The bioactivity monitoring system according to claim 1, wherein the second detecting means is means for measuring a fluctuation in heartbeat fluctuation of the user to detect a degree of activity of the autonomic nervous system. 6. An earphone-type eardrum temperature sensor, a wristwatch-type heart rate sensor, and a portable monitor main body that determines a user's bioactivity based on a detection signal wirelessly transmitted from each of the sensors. The bioactivity monitoring system according to claim 2, wherein the monitoring is performed. 7. An earphone-type eardrum temperature sensor, a wristwatch-type physical activity sensor, and a portable monitor main body that determines the bioactivity of a user based on a detection signal wirelessly transmitted from each of the sensors. The bioactivity monitoring system according to claim 3, wherein the system is configured. 8. A wristwatch-type heart rate sensor, a wristwatch-type physical activity sensor, and a portable monitor main body that determines a user's bioactivity based on a detection signal wirelessly transmitted from each of the sensors.
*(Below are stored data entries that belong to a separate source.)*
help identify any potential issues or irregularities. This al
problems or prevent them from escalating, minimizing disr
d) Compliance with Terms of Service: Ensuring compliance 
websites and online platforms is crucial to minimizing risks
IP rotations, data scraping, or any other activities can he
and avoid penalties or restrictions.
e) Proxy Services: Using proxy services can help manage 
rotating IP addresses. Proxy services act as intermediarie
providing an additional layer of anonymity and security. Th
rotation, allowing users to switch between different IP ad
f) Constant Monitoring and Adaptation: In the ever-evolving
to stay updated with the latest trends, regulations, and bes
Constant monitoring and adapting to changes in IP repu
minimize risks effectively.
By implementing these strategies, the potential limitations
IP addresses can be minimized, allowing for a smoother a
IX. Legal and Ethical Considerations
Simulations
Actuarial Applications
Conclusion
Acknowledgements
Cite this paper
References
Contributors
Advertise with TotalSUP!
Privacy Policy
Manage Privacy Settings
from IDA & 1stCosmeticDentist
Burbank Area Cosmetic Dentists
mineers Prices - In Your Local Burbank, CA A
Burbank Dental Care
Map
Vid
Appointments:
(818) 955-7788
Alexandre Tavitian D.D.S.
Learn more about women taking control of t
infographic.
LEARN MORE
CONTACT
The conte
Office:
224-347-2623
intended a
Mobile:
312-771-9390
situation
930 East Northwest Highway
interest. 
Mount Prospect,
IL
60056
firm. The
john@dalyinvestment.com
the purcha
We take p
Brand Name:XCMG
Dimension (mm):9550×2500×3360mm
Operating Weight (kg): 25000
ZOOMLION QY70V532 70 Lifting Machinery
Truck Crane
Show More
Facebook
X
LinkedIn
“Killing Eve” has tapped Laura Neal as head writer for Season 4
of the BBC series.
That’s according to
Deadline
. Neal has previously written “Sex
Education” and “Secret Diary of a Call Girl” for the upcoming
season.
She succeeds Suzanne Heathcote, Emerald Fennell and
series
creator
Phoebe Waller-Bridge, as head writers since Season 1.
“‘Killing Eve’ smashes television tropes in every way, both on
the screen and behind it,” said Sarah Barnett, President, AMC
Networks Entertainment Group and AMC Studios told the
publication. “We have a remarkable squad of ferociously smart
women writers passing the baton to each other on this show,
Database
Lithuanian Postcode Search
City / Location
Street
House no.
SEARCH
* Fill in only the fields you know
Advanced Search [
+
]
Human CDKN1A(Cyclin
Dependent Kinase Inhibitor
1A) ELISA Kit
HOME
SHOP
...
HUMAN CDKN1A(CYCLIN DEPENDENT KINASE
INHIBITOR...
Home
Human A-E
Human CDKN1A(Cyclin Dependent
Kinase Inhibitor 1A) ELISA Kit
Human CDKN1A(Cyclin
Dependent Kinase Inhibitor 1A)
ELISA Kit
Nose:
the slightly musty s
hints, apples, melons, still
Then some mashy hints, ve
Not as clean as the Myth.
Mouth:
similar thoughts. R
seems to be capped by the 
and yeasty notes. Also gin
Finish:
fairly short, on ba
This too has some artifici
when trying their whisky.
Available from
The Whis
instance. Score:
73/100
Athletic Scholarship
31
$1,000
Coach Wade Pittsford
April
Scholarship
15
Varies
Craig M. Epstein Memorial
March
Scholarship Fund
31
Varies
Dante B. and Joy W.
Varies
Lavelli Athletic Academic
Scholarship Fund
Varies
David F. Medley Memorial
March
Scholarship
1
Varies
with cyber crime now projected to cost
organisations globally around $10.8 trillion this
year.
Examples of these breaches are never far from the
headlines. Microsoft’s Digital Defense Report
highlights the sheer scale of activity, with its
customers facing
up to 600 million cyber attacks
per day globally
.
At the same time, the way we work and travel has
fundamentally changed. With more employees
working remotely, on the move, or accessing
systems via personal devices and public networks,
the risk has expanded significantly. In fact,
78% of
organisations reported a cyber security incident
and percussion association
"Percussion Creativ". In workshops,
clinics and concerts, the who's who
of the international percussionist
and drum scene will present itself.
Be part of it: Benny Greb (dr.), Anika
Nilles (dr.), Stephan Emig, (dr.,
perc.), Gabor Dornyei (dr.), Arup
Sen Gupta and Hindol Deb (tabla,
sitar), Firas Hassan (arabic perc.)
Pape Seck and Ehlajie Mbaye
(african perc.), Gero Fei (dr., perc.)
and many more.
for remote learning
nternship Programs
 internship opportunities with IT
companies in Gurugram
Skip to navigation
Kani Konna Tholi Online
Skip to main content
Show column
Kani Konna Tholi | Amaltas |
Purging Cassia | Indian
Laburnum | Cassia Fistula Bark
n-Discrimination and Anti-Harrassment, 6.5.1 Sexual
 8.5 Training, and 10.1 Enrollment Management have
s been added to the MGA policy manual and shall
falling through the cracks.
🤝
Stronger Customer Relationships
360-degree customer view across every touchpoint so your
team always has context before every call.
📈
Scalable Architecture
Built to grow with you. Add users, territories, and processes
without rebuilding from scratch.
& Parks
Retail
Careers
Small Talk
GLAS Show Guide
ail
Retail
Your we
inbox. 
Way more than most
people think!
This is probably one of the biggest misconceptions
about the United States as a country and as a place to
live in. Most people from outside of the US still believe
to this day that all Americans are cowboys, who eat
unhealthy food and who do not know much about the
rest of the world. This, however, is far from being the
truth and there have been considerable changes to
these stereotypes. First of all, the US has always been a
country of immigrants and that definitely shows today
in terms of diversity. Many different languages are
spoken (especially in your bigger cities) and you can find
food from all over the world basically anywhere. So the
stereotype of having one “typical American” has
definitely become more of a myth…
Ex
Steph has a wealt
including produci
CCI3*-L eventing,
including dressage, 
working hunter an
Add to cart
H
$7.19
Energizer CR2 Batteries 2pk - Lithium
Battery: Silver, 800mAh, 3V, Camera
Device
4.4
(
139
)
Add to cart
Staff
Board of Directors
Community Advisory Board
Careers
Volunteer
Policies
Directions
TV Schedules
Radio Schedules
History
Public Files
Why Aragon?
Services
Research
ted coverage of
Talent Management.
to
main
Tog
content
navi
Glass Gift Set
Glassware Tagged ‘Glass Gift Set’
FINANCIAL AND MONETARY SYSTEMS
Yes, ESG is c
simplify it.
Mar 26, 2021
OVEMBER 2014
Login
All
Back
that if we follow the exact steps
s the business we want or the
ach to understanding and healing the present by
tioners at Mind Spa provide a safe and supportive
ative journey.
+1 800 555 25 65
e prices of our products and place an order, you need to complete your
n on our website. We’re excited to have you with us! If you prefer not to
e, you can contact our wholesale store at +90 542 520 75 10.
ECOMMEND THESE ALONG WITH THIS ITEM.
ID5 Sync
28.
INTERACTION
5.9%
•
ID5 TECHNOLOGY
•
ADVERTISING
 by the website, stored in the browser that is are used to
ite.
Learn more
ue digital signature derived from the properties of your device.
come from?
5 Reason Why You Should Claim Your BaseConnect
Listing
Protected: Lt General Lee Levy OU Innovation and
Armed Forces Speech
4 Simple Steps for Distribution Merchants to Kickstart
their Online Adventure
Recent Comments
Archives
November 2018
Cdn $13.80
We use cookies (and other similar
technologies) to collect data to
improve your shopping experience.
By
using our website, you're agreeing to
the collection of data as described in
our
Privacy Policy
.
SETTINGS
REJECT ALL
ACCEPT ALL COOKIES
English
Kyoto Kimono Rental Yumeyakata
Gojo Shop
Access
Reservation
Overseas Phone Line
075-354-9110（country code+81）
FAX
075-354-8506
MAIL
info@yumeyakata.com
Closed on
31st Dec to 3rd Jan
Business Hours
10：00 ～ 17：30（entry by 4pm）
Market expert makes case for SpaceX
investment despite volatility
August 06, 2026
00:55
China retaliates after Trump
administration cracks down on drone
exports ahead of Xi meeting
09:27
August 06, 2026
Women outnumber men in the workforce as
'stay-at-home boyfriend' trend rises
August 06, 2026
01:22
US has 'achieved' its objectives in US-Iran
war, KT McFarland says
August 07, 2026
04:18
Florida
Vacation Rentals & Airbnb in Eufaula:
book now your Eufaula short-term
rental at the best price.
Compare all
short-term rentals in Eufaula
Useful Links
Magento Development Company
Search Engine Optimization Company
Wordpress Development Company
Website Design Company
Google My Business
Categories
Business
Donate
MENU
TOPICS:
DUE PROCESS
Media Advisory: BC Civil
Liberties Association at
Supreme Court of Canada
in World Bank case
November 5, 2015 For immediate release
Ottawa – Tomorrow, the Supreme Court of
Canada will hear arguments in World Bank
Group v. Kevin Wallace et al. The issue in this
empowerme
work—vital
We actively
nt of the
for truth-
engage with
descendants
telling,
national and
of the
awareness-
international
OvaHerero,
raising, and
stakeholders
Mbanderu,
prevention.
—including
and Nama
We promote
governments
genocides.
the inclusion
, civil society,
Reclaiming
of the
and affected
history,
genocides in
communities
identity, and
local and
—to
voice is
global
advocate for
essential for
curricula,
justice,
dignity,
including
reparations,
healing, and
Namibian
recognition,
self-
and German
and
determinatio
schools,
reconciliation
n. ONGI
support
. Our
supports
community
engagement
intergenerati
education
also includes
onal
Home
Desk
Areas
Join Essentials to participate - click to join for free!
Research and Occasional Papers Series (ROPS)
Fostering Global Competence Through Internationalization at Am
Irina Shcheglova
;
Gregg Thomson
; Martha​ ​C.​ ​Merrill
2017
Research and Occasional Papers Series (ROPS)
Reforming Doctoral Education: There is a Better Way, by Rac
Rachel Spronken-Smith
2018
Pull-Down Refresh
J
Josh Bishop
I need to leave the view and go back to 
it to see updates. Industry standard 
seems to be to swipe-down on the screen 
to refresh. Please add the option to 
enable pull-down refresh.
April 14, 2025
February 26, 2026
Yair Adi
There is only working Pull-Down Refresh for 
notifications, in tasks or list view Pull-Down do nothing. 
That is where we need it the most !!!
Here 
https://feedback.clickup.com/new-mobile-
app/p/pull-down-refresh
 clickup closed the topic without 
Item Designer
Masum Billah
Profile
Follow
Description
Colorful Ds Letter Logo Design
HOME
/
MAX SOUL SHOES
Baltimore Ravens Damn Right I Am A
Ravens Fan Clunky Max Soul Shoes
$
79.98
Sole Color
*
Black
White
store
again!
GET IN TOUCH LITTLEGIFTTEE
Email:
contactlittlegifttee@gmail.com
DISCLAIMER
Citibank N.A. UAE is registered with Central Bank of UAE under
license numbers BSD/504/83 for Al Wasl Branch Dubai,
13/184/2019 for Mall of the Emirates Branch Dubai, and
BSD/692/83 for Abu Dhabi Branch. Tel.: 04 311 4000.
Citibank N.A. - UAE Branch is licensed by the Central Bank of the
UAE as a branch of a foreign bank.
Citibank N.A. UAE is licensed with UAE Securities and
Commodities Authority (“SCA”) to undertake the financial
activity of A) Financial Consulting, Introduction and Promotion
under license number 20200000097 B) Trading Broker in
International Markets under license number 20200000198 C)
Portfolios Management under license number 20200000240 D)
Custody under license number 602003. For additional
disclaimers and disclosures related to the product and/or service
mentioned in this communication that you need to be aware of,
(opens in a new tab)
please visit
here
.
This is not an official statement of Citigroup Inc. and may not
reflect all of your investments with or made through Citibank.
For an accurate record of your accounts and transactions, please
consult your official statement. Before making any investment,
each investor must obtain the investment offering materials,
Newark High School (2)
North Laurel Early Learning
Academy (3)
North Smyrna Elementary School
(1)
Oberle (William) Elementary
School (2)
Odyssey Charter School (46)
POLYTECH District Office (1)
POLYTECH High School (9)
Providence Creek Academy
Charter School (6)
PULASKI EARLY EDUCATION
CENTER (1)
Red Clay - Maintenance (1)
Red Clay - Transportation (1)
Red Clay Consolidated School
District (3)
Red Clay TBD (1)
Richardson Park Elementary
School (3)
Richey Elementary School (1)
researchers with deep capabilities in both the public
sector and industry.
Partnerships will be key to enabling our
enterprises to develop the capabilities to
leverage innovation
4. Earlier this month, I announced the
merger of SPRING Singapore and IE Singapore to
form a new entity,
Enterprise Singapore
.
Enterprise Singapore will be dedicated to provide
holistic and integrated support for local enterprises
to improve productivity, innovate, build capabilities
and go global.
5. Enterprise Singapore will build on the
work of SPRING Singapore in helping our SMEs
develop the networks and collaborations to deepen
The bioactivity monitoring system according to claim 4, wherein the monitoring is performed. 9. A wristwatch-type heart rate sensor, and a portable monitor main body which measures a heart rate fluctuation and a heart rate fluctuation fluctuation based on a detection signal wirelessly transmitted from the sensor to determine a user's bioactivity. The bioactivity monitoring system according to claim 5, comprising: 10. The heart rate signal pattern matching unit according to claim 6, wherein the monitor body includes a heart rate signal pattern matching unit for pattern matching the heart rate signal pattern wirelessly transmitted from the heart rate sensor with a previously stored heart rate signal template. Bioactivity monitor system. 11. The apparatus according to claim 1, further comprising a unit that wirelessly transmits a control signal to an environment control device that controls a surrounding environment of the user based on the biological activity determined by the biological activity determining unit. Bioactivity monitor system. 12. The bioactivity monitoring system according to claim 1, further comprising an alarm generating means for generating an alarm when the bioactivity determined by the bioactivity determining means decreases.